### RECORDS FOR THE TASK
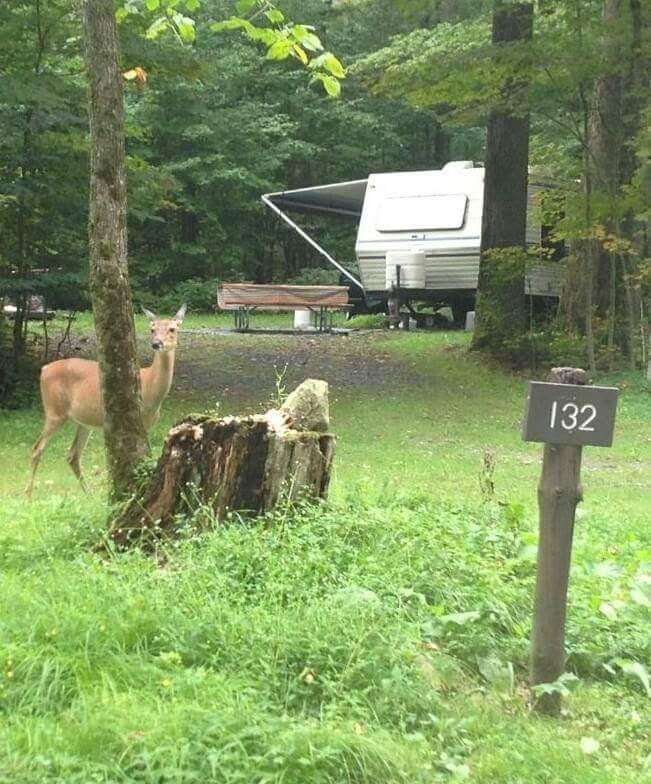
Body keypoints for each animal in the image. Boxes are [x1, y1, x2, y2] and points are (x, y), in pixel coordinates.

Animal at [26, 304, 186, 496]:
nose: (156, 343)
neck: (149, 388)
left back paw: (89, 495)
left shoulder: (146, 425)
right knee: (37, 449)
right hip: (54, 410)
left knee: (72, 455)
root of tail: (44, 369)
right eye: (152, 329)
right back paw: (28, 496)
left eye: (173, 328)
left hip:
######
TASK OBJECTIVE: Retype the data exactly as it stands, but keep the images out of your copy.

RESULT:
Body keypoints for each animal in the image. Boxes are [x1, y1, x2, y2] and points are (x, y), in pixel coordinates.

Animal at [26, 304, 186, 496]:
nose: (156, 343)
neck: (149, 388)
left back paw: (89, 495)
left shoulder: (146, 425)
right knee: (37, 449)
right hip: (54, 410)
left knee: (72, 455)
root of tail: (44, 369)
right eye: (152, 329)
right back paw: (28, 496)
left eye: (173, 328)
left hip:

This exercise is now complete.